== Material provided ==

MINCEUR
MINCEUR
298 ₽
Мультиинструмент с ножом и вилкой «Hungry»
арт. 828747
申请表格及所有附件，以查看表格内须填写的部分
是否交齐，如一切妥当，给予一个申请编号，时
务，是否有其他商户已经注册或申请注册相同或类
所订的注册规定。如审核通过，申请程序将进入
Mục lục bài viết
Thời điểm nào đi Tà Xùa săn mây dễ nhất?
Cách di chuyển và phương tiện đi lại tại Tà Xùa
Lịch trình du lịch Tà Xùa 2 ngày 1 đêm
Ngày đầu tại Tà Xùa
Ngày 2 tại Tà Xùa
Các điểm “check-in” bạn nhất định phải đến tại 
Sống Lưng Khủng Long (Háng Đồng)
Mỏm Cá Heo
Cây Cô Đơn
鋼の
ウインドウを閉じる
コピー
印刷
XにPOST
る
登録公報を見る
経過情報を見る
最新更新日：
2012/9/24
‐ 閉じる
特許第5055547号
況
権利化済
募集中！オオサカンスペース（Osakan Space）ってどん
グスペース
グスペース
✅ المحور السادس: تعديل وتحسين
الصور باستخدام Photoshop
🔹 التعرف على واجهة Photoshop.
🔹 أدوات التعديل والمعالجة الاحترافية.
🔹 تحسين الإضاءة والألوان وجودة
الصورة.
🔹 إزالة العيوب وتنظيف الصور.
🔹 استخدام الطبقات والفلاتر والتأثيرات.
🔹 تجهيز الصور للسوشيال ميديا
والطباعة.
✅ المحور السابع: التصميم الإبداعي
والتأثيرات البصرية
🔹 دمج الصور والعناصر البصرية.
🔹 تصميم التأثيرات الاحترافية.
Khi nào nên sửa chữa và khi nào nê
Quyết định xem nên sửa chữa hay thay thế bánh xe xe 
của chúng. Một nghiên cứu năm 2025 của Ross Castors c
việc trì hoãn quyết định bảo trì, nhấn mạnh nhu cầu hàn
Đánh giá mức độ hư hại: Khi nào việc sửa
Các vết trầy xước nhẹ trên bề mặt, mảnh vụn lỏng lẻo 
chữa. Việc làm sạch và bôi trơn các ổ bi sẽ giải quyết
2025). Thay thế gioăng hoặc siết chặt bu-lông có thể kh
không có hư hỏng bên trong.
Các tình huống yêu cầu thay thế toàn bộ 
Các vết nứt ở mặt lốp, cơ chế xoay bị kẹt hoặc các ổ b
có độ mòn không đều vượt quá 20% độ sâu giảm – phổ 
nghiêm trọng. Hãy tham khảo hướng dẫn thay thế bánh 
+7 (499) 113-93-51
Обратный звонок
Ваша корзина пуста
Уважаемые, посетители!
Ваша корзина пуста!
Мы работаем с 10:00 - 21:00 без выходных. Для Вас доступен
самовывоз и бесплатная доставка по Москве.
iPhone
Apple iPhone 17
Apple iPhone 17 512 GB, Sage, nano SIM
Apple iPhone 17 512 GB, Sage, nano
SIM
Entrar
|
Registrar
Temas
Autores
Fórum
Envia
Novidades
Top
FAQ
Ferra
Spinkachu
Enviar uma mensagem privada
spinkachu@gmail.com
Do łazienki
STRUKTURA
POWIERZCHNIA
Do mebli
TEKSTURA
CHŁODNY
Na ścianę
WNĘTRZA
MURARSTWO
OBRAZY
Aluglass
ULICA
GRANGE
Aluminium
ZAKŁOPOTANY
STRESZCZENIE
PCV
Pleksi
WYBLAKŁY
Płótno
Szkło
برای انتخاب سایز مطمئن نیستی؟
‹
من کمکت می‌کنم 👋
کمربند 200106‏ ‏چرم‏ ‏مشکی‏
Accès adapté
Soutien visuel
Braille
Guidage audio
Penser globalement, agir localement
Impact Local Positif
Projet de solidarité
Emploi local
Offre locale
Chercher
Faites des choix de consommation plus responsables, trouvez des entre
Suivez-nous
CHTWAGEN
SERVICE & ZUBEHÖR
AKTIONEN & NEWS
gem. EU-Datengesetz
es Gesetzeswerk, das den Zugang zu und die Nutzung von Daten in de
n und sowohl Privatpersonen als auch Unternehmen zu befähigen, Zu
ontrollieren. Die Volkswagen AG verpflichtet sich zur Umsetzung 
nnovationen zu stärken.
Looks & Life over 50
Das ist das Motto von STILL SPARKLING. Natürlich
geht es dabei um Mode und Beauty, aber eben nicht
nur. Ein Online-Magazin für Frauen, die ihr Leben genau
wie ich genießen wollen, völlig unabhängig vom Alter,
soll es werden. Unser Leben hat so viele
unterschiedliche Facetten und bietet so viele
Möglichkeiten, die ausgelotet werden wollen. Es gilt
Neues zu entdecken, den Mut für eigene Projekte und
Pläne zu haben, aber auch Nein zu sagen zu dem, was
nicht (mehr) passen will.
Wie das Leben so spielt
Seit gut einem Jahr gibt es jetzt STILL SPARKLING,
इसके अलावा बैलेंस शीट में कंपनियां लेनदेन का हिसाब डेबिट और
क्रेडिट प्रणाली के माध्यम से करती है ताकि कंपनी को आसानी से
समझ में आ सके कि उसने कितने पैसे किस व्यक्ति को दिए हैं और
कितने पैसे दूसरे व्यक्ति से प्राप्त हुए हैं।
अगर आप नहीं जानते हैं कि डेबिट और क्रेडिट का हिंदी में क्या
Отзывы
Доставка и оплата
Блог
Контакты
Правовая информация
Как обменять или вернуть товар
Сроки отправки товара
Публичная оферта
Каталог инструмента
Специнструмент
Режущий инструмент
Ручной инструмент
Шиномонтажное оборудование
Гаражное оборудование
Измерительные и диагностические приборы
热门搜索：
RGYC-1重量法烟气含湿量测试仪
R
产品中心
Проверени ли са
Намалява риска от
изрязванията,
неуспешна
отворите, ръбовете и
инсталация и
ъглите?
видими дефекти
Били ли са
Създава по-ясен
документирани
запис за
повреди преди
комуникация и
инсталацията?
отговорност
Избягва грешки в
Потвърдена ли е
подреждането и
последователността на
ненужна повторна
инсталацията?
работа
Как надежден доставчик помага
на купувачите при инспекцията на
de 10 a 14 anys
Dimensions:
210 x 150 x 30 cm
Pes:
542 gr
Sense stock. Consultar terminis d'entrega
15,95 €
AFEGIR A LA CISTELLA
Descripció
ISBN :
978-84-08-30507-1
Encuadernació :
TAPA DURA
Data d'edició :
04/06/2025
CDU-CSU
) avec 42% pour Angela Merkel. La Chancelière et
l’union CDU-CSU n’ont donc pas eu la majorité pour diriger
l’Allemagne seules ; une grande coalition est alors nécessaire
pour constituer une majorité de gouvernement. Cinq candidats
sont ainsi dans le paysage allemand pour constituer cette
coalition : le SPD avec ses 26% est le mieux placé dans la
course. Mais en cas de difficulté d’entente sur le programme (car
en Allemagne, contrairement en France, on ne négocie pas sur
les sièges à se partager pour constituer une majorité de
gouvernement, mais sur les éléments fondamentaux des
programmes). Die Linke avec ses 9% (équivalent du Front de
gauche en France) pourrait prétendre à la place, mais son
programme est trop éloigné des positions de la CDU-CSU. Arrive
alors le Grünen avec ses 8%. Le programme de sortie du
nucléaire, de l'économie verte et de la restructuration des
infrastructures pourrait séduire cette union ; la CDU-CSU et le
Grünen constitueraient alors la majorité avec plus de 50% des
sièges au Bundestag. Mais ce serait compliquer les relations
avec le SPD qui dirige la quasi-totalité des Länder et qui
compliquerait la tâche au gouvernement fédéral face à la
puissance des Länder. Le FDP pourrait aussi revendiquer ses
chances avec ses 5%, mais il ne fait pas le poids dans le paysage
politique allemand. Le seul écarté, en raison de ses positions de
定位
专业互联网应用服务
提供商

===

• **Task instructions**: Wherever the line holding "La Chancelière et" falls in the entries above, copy exactly from it through the line holding "programmes). Die Linke", inclusive, and add nothing.

• **Output for this exercise**:
) avec 42% pour Angela Merkel. La Chancelière et
l’union CDU-CSU n’ont donc pas eu la majorité pour diriger
l’Allemagne seules ; une grande coalition est alors nécessaire
pour constituer une majorité de gouvernement. Cinq candidats
sont ainsi dans le paysage allemand pour constituer cette
coalition : le SPD avec ses 26% est le mieux placé dans la
course. Mais en cas de difficulté d’entente sur le programme (car
en Allemagne, contrairement en France, on ne négocie pas sur
les sièges à se partager pour constituer une majorité de
gouvernement, mais sur les éléments fondamentaux des
programmes). Die Linke avec ses 9% (équivalent du Front de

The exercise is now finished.